• CARDER y Fundación Natura fortalecen gobernanza ambiental en Guásimo

    Con la generación de capacidades para la gestión ambiental en la comunidad, se están generando múltiples procesos de conservación en el Distrito de Manejo Integrado (DMI) Guásimo.


    Enmarcado en el proyecto ‘GEF Magdalena – Cauca VIVE’, que contribuye al uso sostenible de la biodiversidad acuática de ambas cuencas; la CARDER y la Fundación Natura, ONG ambiental ejecutora el proyecto, suscribieron un convenio a través del cual se han consolidado estrategias de conservación para el Distrito de Manejo Integrado (DMI) Guásimo en La Virginia.
     
    Dichas estrategias fueron concebidas con un  importante componente de participación de las comunidades y promoviendo la generación de recursos desde la sostenibilidad para quienes habitan en el territorio de influencia de la cuenca.   
     
    “Desde la CARDER le dijimos a la Fundación Natura, nos interesa mucho que todas las acciones del convenio beneficien directamente a las comunidades, generen empleo directo, que las inversiones se ven reflejadas y no se vayan en estudios o consultorías muy costosas, sino que todas las inversiones beneficien directamente a la gente y se queden en el territorio”, indicó  Eduardo Londoño Mejía, profesional especializado de la CARDER, encargado de las áreas Protegidas del departamento.

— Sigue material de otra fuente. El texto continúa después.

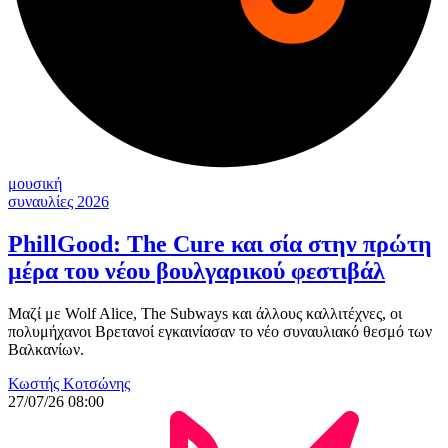
μουσική
συναυλίες 2026
PhillGood: The Cure και σία στην πρώτη
μέρα του νέου βουλγαρικού φεστιβάλ
Μαζί με Wolf Alice, The Subways και άλλους καλλιτέχνες, οι
πολυμήχανοι Βρετανοί εγκαινίασαν το νέο συναυλιακό θεσμό των
Βαλκανίων.
Κωστής Κοτσώνης
27/07/26 08:00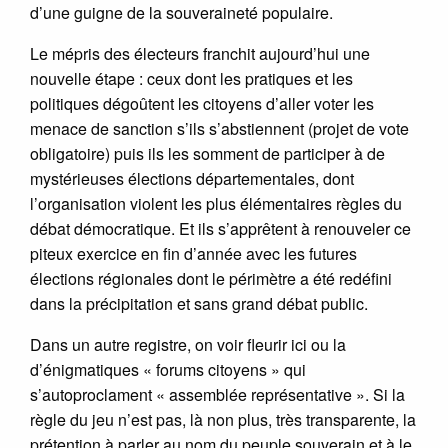
d’une guigne de la souveraineté populaire.
Le mépris des électeurs franchit aujourd’hui une
nouvelle étape : ceux dont les pratiques et les
politiques dégoûtent les citoyens d’aller voter les
menace de sanction s’ils s’abstiennent (projet de vote
obligatoire) puis ils les somment de participer à de
mystérieuses élections départementales, dont
l’organisation violent les plus élémentaires règles du
débat démocratique. Et ils s’apprêtent à renouveler ce
piteux exercice en fin d’année avec les futures
élections régionales dont le périmètre a été redéfini
dans la précipitation et sans grand débat public.
Dans un autre registre, on voir fleurir ici ou la
d’énigmatiques « forums citoyens » qui
s’autoproclament « assemblée représentative ». Si la
règle du jeu n’est pas, là non plus, très transparente, la
prétention à parler au nom du peuple souverain et à le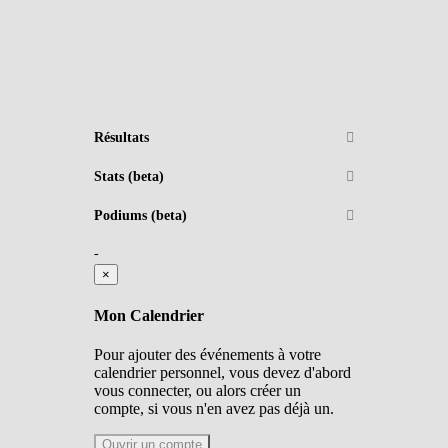
Résultats
Stats (beta)
Podiums (beta)
-
×
Mon Calendrier
Pour ajouter des événements à votre
calendrier personnel, vous devez d'abord
vous connecter, ou alors créer un
compte, si vous n'en avez pas déjà un.
Ouvrir un compte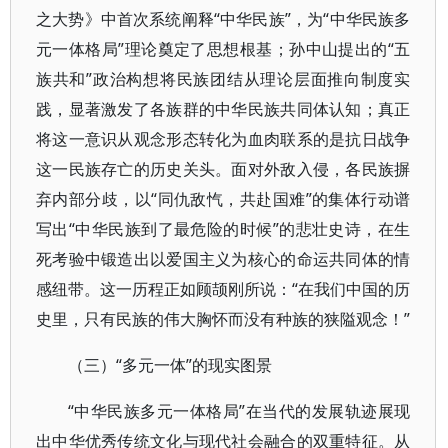
之大势》中首次系统阐释“中华民族”，为“中华民族多
元一体格局”理论奠定了思想根基；孙中山提出的“五
族共和”政治构想将民族团结从理论层面推向制度实
践，显著激发了各族群的中华民族共同体认知；真正
将这一意识从观念形态转化为血肉联系的是抗日战争
这一民族存亡的历史关头。面对外敌入侵，各民族摒
弃内部分歧，以“同仇敌忾，共赴国难”的集体行动谱
写出“中华民族到了最危险的时候”的悲壮史诗，在生
死考验中锻造出以爱国主义为核心的命运共同体的情
感纽带。这一历程正如顾颉刚所说：“在我们中国的历
史里，只有民族的伟大胸怀而没有种族的狭隘观念！”
（三）“多元一体”的现实图景
“中华民族多元一体格局”在当代的发展轨迹展现
出中华优秀传统文化与现代社会融合的双重特征。从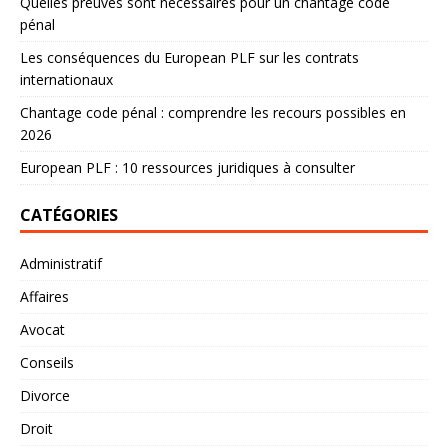
Quelles preuves sont nécessaires pour un chantage code
pénal
Les conséquences du European PLF sur les contrats
internationaux
Chantage code pénal : comprendre les recours possibles en
2026
European PLF : 10 ressources juridiques à consulter
CATÉGORIES
Administratif
Affaires
Avocat
Conseils
Divorce
Droit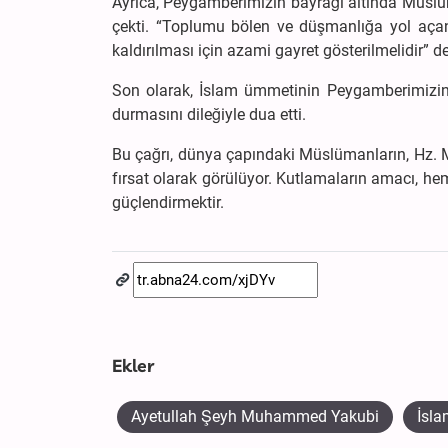
Ayrıca, Peygamberimizin bayrağı altında Müslüma
çekti. “Toplumu bölen ve düşmanlığa yol açan 
kaldırılması için azami gayret gösterilmelidir” de
Son olarak, İslam ümmetinin Peygamberimizin s
durmasını dileğiyle dua etti.
Bu çağrı, dünya çapındaki Müslümanların, Hz. 
fırsat olarak görülüyor. Kutlamaların amacı, h
güçlendirmektir.
Ekler
Ayetullah Şeyh Muhammed Yakubi
İsl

    Entre los trabajos adelantados está la protección de los humedales en la finca Cantares; programas de ecoturismo con el diseño, la apertura y el mantenimiento de un sendero de interpretación ambiental; la creación de un vivero para la reproducción de especies amenazadas como el Guásimo que es el árbol insignia de la zona y adicionalmente se ha realizado un amplio trabajo con las organizaciones comunitarias en el fortalecimiento de capacidades para la administración del área protegida.
     
    Mónica Bedoya, profesional de apoyo en el componente de gobernanza del proyecto GEF Magdalena – Cauca VIVE del Eje Cafetero, señaló que las áreas protegidas en el Eje Cafetero tienen una característica importante y es que no son de conservación estricta sino que son áreas que permiten las actividades productivas.  
     
    “Lo que viene ahora es que la comunidad logre esa cohesión interna que permita tener un punto de equilibrio en ese amor que le tienen al área protegida  para que sigan en su proceso de fortalecimiento y que la CARDER como autoridad ambiental mantenga ese programa de administración social que busca que la gestión de las áreas protegidas se dé articuladamente con las comunidades”, dijo Bedoya.
     
    El convenio finaliza en diciembre de este año y a la fecha ha registrado  importantes resultados en la gestión social del área de protección.